Stored entries:
--------------------------------

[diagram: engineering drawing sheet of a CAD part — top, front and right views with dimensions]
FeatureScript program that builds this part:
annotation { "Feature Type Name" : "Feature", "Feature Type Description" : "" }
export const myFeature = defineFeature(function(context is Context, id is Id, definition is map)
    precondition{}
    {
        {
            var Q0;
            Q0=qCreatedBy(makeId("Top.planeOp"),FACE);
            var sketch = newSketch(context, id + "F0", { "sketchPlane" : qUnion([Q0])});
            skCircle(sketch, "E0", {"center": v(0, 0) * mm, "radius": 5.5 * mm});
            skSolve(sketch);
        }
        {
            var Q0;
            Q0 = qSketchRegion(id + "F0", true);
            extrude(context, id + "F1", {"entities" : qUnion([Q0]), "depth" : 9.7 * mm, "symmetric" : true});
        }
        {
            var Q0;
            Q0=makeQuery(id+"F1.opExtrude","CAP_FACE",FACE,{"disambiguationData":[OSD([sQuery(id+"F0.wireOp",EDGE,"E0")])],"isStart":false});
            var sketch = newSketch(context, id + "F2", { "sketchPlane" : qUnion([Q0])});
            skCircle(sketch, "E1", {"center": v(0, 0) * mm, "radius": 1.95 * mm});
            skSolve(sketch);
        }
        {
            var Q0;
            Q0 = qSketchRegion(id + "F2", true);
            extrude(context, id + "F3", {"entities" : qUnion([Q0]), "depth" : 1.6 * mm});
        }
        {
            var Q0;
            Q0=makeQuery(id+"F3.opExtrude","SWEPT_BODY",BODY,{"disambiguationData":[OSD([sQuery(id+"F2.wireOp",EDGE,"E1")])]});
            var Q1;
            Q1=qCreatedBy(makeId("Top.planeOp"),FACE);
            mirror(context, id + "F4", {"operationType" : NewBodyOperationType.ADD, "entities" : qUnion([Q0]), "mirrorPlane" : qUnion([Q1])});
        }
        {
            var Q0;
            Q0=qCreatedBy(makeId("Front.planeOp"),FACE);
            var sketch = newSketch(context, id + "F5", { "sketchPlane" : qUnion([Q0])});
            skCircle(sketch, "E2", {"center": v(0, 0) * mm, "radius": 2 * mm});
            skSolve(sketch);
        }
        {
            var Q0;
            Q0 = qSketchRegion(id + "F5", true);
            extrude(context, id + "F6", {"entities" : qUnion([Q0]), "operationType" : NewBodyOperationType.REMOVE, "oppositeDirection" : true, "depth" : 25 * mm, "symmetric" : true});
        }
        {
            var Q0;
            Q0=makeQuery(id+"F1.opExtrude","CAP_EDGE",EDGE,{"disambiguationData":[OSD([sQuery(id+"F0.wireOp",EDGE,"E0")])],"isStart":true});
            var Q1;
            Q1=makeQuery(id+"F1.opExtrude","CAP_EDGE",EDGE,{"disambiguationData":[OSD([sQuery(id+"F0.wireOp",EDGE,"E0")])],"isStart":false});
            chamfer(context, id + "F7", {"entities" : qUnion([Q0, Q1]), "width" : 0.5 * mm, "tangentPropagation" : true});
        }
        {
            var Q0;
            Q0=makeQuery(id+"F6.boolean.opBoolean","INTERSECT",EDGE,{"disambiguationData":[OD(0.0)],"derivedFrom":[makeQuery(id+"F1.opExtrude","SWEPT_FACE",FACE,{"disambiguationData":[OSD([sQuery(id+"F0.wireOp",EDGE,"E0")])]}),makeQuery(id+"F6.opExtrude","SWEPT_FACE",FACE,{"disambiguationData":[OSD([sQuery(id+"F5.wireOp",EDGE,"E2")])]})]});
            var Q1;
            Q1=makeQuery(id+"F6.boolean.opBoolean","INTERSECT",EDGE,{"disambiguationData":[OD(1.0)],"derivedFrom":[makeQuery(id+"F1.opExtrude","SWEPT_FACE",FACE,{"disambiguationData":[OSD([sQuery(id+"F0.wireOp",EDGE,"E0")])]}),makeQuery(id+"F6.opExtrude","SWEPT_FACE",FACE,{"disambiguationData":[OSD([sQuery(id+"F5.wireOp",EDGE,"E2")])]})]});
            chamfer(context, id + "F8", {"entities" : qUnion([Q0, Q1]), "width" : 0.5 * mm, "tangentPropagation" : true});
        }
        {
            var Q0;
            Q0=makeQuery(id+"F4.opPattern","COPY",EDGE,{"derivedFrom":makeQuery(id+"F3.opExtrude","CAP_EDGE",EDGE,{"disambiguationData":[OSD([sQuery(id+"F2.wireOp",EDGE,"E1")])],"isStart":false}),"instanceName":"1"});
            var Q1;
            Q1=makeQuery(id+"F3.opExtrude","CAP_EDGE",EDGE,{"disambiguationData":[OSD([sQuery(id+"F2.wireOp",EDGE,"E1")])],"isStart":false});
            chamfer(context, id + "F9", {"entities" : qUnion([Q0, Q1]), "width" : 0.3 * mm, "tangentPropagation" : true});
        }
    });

--------------------------------

* _AIM_: Count the lines in the rows above that contain the string "NewBodyOperationType", matching case exactly, and give only the number.

* _COMPLETE ANSWER_: 2